_Work item_
Only what runs from the line with "Torrent Download 2026" to the end of the data should appear in the answer, exactly as written and without pictures.

Segment Start: Records for the task

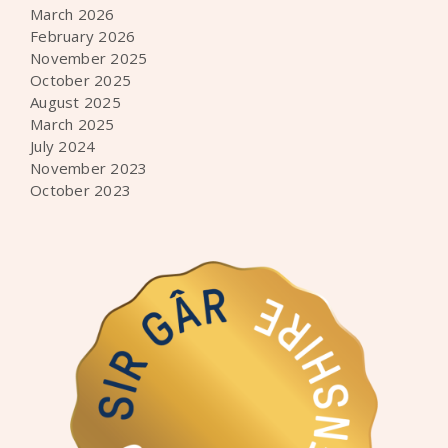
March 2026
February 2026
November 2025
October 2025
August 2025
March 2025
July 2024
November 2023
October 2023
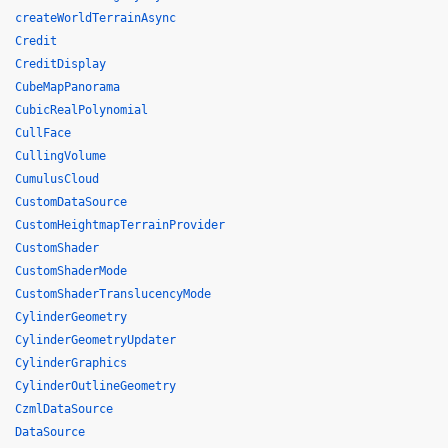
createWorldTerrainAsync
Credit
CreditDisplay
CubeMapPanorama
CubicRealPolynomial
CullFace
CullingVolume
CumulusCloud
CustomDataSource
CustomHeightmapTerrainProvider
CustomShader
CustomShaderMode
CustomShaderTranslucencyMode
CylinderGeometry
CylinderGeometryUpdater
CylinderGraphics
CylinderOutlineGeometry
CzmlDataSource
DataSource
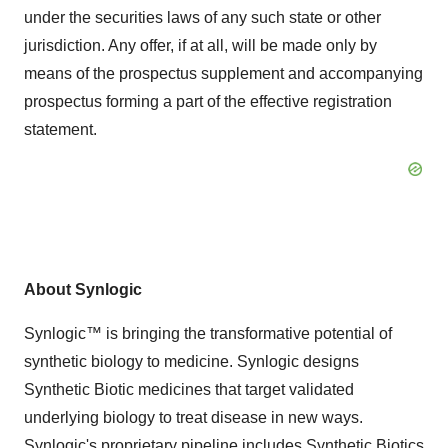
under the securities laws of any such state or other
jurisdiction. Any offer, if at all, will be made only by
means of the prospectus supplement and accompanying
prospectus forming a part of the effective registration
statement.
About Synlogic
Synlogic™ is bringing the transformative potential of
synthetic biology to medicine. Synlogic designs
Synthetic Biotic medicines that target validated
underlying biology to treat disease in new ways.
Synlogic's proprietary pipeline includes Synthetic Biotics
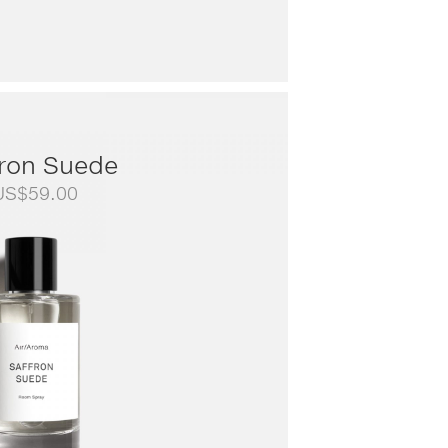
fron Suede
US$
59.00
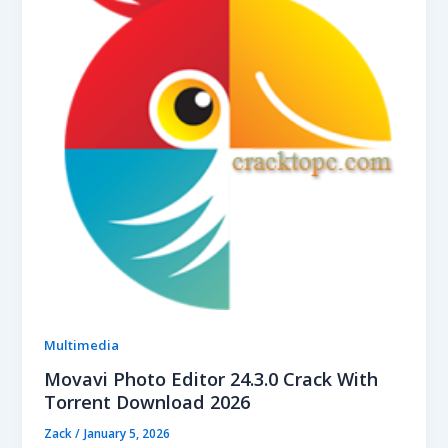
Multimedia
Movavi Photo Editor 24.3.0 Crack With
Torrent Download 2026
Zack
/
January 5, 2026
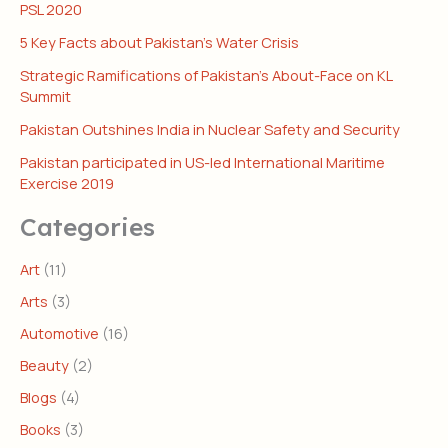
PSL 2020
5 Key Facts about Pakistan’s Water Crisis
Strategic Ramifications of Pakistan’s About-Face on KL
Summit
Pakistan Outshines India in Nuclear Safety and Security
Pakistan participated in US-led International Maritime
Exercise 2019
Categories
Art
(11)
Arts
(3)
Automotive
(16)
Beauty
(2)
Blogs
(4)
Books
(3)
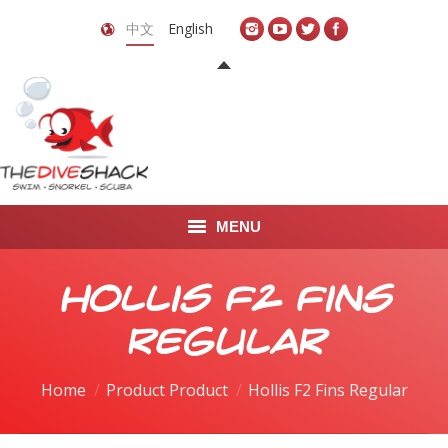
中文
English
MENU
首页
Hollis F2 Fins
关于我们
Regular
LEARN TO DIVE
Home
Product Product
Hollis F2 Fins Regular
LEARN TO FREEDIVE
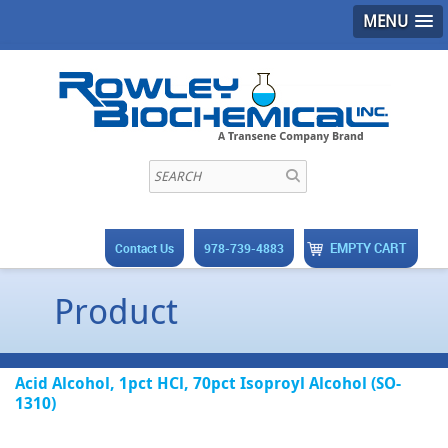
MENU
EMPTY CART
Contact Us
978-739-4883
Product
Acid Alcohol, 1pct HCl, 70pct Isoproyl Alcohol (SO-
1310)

Segment End: Records for the task

_Answer below_
Torrent Download 2026
Zack
/
January 5, 2026
PSL 2020
5 Key Facts about Pakistan’s Water Crisis
Strategic Ramifications of Pakistan’s About-Face on KL
Summit
Pakistan Outshines India in Nuclear Safety and Security
Pakistan participated in US-led International Maritime
Exercise 2019
Categories
Art
(11)
Arts
(3)
Automotive
(16)
Beauty
(2)
Blogs
(4)
Books
(3)
中文
English
MENU
首页
Hollis F2 Fins
关于我们
Regular
LEARN TO DIVE
Home
Product Product
Hollis F2 Fins Regular
LEARN TO FREEDIVE
MENU
EMPTY CART
Contact Us
978-739-4883
Product
Acid Alcohol, 1pct HCl, 70pct Isoproyl Alcohol (SO-
1310)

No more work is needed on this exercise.